If you are overweight or obese, it is certainly a good idea to go about losing weight in a healthy way. This means turning to a controlled diet that is rich in fruits, vegetables and whole grains and one that restricts your calorie intake but never goes below 1200 calories per day for women or 1500 calories per day for men.
You should also be getting plenty of water and ample exercise (cardio and strength).
Unfortunately, some men and women turn to fad diets and sometimes even dangerous pills and drinks when they want to lose weight. One thing that some individuals have tried is using laxatives for weight loss.
The truth is, laxatives and weight loss do not mix at all. Laxatives are a medicine that help form and move bowel movements through the colon. They can be administered orally or as a suppository. In some medical circumstances, laxatives are necessary and helpful.
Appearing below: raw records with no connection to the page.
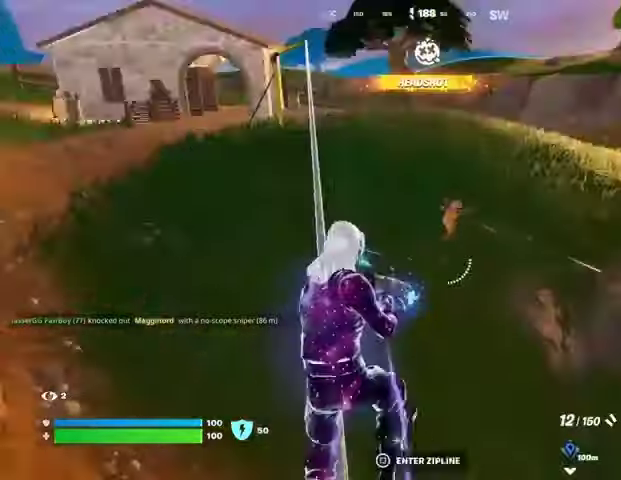
{"buttons": [], "left_stick": "up-right", "right_stick": "center", "events": [[67, "right_stick", "center"], [200, "right_stick", "down-right"], [333, "R2", "down"], [367, "right_stick", "center"], [400, "R2", "up"]]}
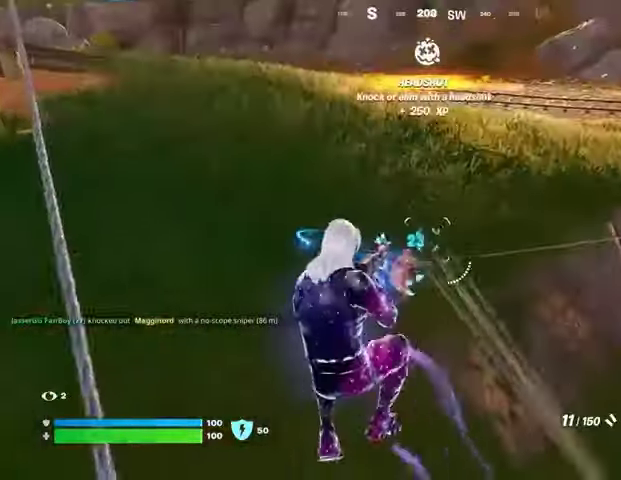
{"buttons": [], "left_stick": "left", "right_stick": "up-right", "events": [[200, "right_stick", "down"], [267, "R2", "down"], [300, "R1", "down"], [300, "right_stick", "up-left"], [333, "left_stick", "left"], [367, "R1", "up"], [367, "right_stick", "up-right"], [400, "R2", "up"]]}
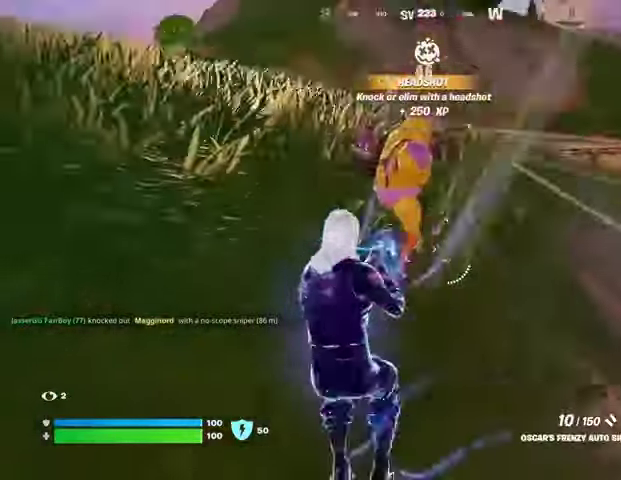
{"buttons": [], "left_stick": "down", "right_stick": "center", "events": [[167, "R2", "down"], [200, "R1", "down"], [233, "right_stick", "center"], [267, "R1", "up"], [267, "R2", "up"], [333, "L1", "down"], [333, "right_stick", "right"], [400, "left_stick", "down"], [433, "L1", "up"], [467, "right_stick", "center"]]}
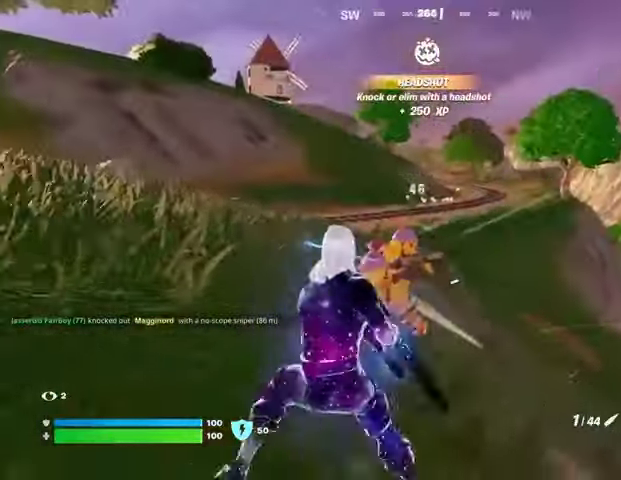
{"buttons": [], "left_stick": "right", "right_stick": "left", "events": [[67, "left_stick", "down-left"], [200, "left_stick", "down"], [300, "left_stick", "down-right"], [367, "right_stick", "right"], [400, "R2", "down"], [400, "left_stick", "right"], [467, "R2", "up"], [467, "right_stick", "left"]]}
But they are only for extreme cases of constipation, never for weight loss.
What Are The Dangers of Using Laxatives For Weight Loss?
The following outlines the potential dangers and risks of using laxatives with weight loss:
- Dehydration or an altered level of minerals in the body
- Diarrhea, nausea, vomiting, dizziness
- Dependency that leads to inability to release body’s waste
- Heart problems, including lowered blood pressure and increased heart rate
- Kidney stones
What Causes Dehydration?
The first risk is dehydration. When you consume laxatives, it induces your colon and kidneys to release their waste but in a manner that is not natural to your body’s rhythm, so you will release more water and waste than you would naturally on a regular basis.
This makes you lose a small amount of weight, but it is only water weight. You lose the water weight you have (and that everyone, even people at a healthy weight have), and then you become dehydrated. This is dangerous for your body’s organs, and you might also alter the different levels of minerals that you have in your body.
Physical Side Effects
Once someone takes laxatives on a regular basis for longer than 3-5 days and becomes dehydrated, they may experience severe diarrhea from overuse. This can lead to nausea and even vomiting, which will cause further dehydration. All of this can lead to dizziness and fainting.
Dependency With Laxatives
Once an individual has taken laxatives for longer than a week, dependency can set in. This means that the body can sometimes no longer produce bowel movements on its own without the use of laxatives. The dehydration compounds this issue. Not being able to produce bowel movements but still consuming the same amount of food can lead to serious problems including severe discomfort, constipation and even stomach and colon ruptures.
Serious Heart And Kidney Problems
As dehydration continues and the body becomes dependent on laxatives to produce bowel movements, other serious health problems can occur, including heart and kidney problems. The kidney, which filters out water and retains essential minerals for the body can get out of balance.
Because the mineral levels can be out of balance, small kidney stones sometimes form and grow, which themselves are serious problems that result in patients having to have surgery. The heart can also develop an increased rate of pumping which can lead to dangerously low blood pressure levels and other cardiac problems.
Laxatives Are Ineffective For Weight Loss
In reality, even aside from all of the health problems that can ensue with the use of laxatives not for their intended purpose, these are not effective for weight loss anyway. Laxatives only make you lose weight initially, and then only 3-5 pounds. It is simply the water weight that you might lose with laxatives, and you will gain it back immediately, plus any further use will only cause the above mentioned medical problems.
And that’s why we think that the best laxatives for weight loss are the ones not used! There simply are no shortcuts when it comes to losing weight (although these things really can help). Remember that the best way to lose weight effectively and for good is with regular exercise and eating from a restricted calorie diet of healthy foods.